Given the explosive growth of “smart” devices with increasingly sophisticated detection capabilities, the study stressed the exciting opportunities that now exist to link disease prevention programs to atrial fibrillation diagnostics. Those devices include wearables and smartphones able to measure heart rate and thus detect possible arrhythmias and other irregularities through their photoplethysmography (a technique that detects changes in blood flow through sensors on the skin) and electrocardiographic (ECG) capabilities.

“It’s not hard to imagine how these devices could be used by physicians and patients to achieve a level of physical activity which we know to be associated with a reduced risk of atrial fibrillation,” explains Lubitz. “And by potentially identifying Afib through photoplethysmography and electrocardiography, users could be alerted to seek professional care before a stroke develops.”
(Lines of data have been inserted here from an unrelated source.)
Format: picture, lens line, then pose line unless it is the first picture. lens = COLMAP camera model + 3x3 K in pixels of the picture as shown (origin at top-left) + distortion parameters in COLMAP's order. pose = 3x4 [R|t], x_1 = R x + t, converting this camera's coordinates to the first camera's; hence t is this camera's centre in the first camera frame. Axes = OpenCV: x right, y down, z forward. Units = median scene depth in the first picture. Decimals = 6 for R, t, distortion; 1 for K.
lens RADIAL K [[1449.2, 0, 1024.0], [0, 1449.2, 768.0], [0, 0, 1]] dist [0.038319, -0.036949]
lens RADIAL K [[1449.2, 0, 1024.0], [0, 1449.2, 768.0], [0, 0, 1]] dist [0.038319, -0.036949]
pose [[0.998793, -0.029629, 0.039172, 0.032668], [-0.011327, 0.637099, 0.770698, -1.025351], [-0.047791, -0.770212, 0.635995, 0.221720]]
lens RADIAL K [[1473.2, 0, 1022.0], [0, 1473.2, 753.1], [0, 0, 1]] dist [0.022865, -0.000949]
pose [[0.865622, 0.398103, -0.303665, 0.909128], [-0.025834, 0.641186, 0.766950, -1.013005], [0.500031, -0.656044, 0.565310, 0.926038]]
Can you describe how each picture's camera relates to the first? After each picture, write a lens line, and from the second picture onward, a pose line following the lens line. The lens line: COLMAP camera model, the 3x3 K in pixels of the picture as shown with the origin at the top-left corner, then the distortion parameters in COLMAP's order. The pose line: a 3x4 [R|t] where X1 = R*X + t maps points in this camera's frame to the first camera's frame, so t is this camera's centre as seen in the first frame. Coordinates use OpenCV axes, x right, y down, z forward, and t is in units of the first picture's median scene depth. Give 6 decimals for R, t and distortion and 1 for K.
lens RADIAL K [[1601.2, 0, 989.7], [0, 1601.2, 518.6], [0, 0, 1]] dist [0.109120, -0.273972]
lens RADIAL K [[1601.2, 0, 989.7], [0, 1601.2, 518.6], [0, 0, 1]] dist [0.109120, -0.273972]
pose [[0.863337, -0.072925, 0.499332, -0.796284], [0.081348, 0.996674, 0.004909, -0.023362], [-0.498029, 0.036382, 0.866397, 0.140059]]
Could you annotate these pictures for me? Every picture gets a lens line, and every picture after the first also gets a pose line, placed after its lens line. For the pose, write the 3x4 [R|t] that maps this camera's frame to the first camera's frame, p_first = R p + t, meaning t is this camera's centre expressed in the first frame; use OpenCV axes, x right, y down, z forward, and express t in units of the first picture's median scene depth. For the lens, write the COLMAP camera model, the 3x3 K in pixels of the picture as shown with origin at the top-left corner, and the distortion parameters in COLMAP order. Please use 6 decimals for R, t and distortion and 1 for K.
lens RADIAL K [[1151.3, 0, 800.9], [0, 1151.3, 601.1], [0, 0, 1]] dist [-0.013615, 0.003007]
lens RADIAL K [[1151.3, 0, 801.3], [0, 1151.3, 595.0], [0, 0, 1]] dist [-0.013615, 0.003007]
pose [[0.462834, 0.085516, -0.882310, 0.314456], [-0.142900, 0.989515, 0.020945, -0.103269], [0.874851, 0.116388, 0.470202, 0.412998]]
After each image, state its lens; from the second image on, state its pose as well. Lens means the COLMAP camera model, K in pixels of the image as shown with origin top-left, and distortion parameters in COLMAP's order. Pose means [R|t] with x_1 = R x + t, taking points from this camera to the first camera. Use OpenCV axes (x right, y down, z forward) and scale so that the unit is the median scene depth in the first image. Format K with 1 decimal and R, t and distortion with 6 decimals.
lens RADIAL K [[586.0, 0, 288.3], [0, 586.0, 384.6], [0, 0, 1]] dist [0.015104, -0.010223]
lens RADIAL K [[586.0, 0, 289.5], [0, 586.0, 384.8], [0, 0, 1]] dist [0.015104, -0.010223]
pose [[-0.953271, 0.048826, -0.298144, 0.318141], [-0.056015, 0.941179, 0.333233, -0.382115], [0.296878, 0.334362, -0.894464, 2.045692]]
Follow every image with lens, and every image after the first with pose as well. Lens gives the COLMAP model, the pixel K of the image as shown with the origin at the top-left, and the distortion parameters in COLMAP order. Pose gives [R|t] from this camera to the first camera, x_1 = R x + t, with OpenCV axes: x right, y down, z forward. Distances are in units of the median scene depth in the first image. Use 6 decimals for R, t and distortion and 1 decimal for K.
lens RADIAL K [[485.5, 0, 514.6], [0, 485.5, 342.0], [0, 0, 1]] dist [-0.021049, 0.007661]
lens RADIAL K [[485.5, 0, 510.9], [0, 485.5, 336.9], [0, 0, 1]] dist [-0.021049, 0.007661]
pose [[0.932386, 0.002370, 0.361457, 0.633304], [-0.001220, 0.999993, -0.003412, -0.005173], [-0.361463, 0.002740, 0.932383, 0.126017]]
Lubitz is hopeful that these emerging technologies could be applied to not just Afib and stroke but also to other forms of cardiovascular disease, including hypertension, and to metabolic diseases like diabetes, which might be affected by guideline-adherent physical activity. “Wearable devices capable of objective activity monitoring, motivational messaging, and disease detection could be low-cost, highly effective interventions to improve health outcomes for countless numbers of people.”

Lubitz is a cardiac electrophysiologist at MGH and associate professor of Medicine at Harvard Medical School. Khurshid is a clinical and research fellow in cardiology at MGH. Other co-authors include Emelia Benjamin, MD, ScM, professor of Medicine and Epidemiology at the Boston University Schools of Medicine and Public Health; Patrick Ellinor, MD, PhD, director of the Cardiac Arrhythmia Service at MGH; Ludovic Trinquart, PhD, associate professor of Biostatistics at Boston University School of Public Health; and David McManus, MD, chair of the Department of Medicine at University of Massachusetts Medical School.

The researchers were supported by the National Institutes of Health, the American Heart Association, and Robert Wood Johnson.

About the Massachusetts General Hospital
Massachusetts General Hospital, founded in 1811, is the original and largest teaching hospital of Harvard Medical School. The Mass General Research Institute conducts the largest hospital-based research program in the nation, with annual research operations of more than $1 billion and comprises more than 9,500 researchers working across more than 30 institutes, centers and departments. In August 2020, Mass General was named #6 in the U.S. News & World Report list of "America’s Best Hospitals."

[1] “Accelerometer-derived physical activity and risk of atrial fibrillation”, by Shaan Khurshid et al. European Heart Journal. doi:10.1093/eurheartj/ehab250.